Adam is an adagrad-based adaptive technology that further mitigates its shortcomings. In other words, Momentum + Adagrad. The pseudocode is as follows:

Adapted_gradient = previous_gradient + ((gradient -- previous_gradient) * (1 -- beta1)) gradient_component = (gradient_change -- previous_learning_rate) adapted_learning_rate = previous_learning_rate + (gradient_component * (1 -- Beta2)) update = adapted_learning_rate * adapted_gradient parameter = parameter -- updateCopy the code

Where, beta1 and beta2 are constants used to check the gradient and the change of learning rate.



4. Practical application of gradient descent algorithm

Basic applications of gradient descent using Python.

Next we use gradient descent optimization to find the best parameters of the deep learning model and apply them to the image recognition problem. Our problem is to identify numbers from a given 28×28 image. A portion of the images were prepared for training and the rest for testing the model.

Here is the main code defining Vanilla gradient descent:

Weights_hidden, weights_output, bias_hidden, bias_output] def SGD (cost, params, lr=0.05): grads = T.grad(cost=cost, wrt=params) updates = []for p, g in zip(params, grads):
 updates.append([p, p - g * lr])
 return updates
updates = sgd(cost, params)
Copy the code

Let’s break down this code. Function SGD is defined as the dependent variable of cost, params and LR. It is exactly the same as J (θ). And the previous θ0, θ1 in this case is the parameter and the learning rate of the deep learning algorithm. We set the default learning rate to 0.05, but this value can be changed at any time.

Def SGD (cost, params, lr = 0.05) :Copy the code


Then we define the gradient of the parameters of the cost function J (θ). Here, we use theano library to find the corresponding gradient, and we import theano as T

grads = T.grad(cost=cost, wrt=params)
Copy the code

Finally, update all possible parameters, using Vanilla gradient descent.

for p, g in zip(params, grads):
 updates.append([p, p - g * lr]
Copy the code

We can use this function to find the best parameters for the neural network. When using this function, the neural network does an excellent job, as shown below:

Prediction is: 8
Copy the code

In this application, the gradient descent method finds the optimal parameters for the deep learning algorithm.


5. Apply practical techniques of gradient descent

Each of the gradient descent algorithms mentioned above has its advantages and disadvantages. The following tips may help you choose the right algorithm.

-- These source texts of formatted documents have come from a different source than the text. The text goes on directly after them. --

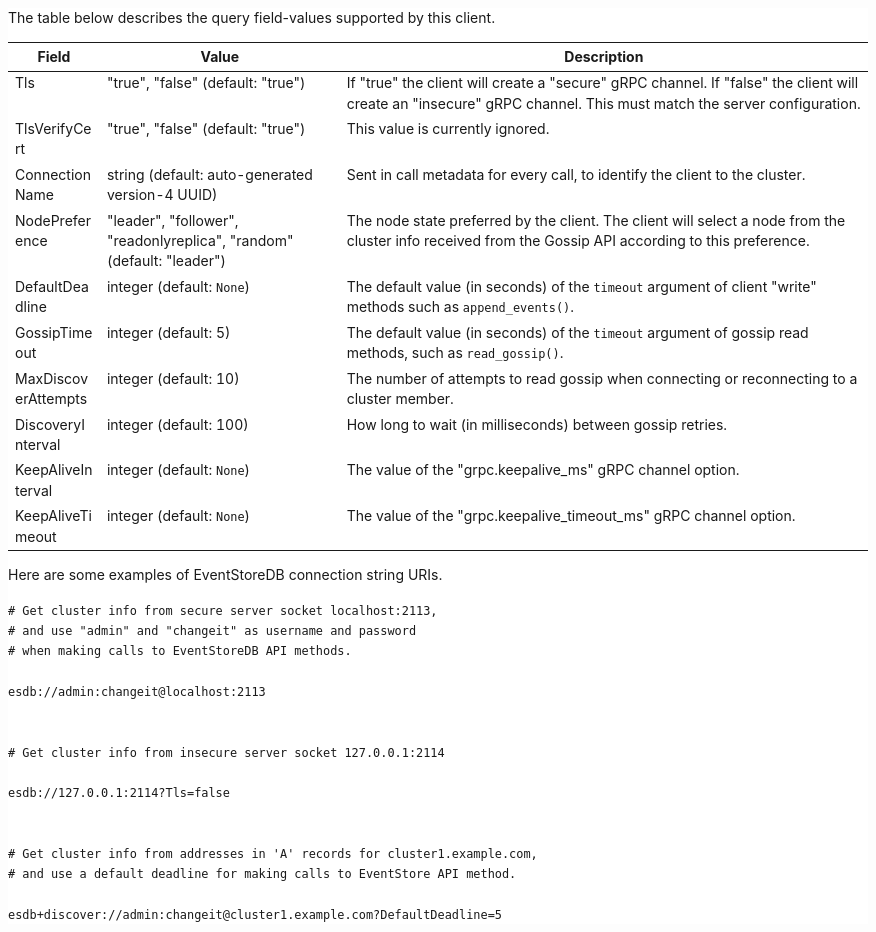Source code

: The table below describes the query field-values supported by this client.

| Field               | Value                                                                 | Description                                                                                                                                                       |
|---------------------|-----------------------------------------------------------------------|-------------------------------------------------------------------------------------------------------------------------------------------------------------------|
| Tls                 | "true", "false" (default: "true")                                     | If "true" the client will create a "secure" gRPC channel. If "false" the client will create an "insecure" gRPC channel. This must match the server configuration. |
| TlsVerifyCert       | "true", "false" (default: "true")                                     | This value is currently ignored.                                                                                                                                  |
| ConnectionName      | string (default: auto-generated version-4 UUID)                       | Sent in call metadata for every call, to identify the client to the cluster.                                                                                      |
| NodePreference      | "leader", "follower", "readonlyreplica", "random" (default: "leader") | The node state preferred by the client. The client will select a node from the cluster info received from the Gossip API according to this preference.            |
| DefaultDeadline     | integer (default: `None`)                                             | The default value (in seconds) of the `timeout` argument of client "write" methods such as `append_events()`.                                                     |
| GossipTimeout       | integer (default: 5)                                                  | The default value (in seconds) of the `timeout` argument of gossip read methods, such as `read_gossip()`.                                                         |
| MaxDiscoverAttempts | integer (default: 10)                                                 | The number of attempts to read gossip when connecting or reconnecting to a cluster member.                                                                        |
| DiscoveryInterval   | integer (default: 100)                                                | How long to wait (in milliseconds) between gossip retries.                                                                                                        |
| KeepAliveInterval   | integer (default: `None`)                                             | The value of the "grpc.keepalive_ms" gRPC channel option.                                                                                                         |
| KeepAliveTimeout    | integer (default: `None`)                                             | The value of the "grpc.keepalive_timeout_ms" gRPC channel option.                                                                                                 |


Here are some examples of EventStoreDB connection string URIs.

    # Get cluster info from secure server socket localhost:2113,
    # and use "admin" and "changeit" as username and password
    # when making calls to EventStoreDB API methods.

    esdb://admin:changeit@localhost:2113


    # Get cluster info from insecure server socket 127.0.0.1:2114

    esdb://127.0.0.1:2114?Tls=false


    # Get cluster info from addresses in 'A' records for cluster1.example.com,
    # and use a default deadline for making calls to EventStore API method.

    esdb+discover://admin:changeit@cluster1.example.com?DefaultDeadline=5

  • For quick prototyping, use adaptive techniques such as Adam/Adagrad. They are efficient for a short time and do not require much hyperparametric tuning.
  • For best results, you should use Vanilla gradient descent or Momentum. These results are mostly more accurate than those obtained by adaptive techniques, even though they are extremely slow.
  • If the data is small and fits into an iteration, a second-order technique, such as L-BFGS, can be used. Because second-order technology is very fast and accurate for processing sufficiently small data.

There are many reasons why neural networks fail to learn successfully. But if you can figure out where the algorithm went wrong, it will be very helpful for future work.

The following are common considerations when using gradient descent:

  • Error rate – The training error rate, test error rate should be checked after a particular iteration and ensure that they tend to decrease. If the error rate does not decrease, there is a good chance that something is wrong with the algorithm.
  • Gradient flow in hidden layers – Check for gradient disappearance or gradient explosion problems.
  • Learning rate – should be checked when using adaptive techniques.

Hopefully, after reading this article, you will be familiar with the basics of gradient descent and its variants. I hope you found my reading of these algorithms in action helpful too!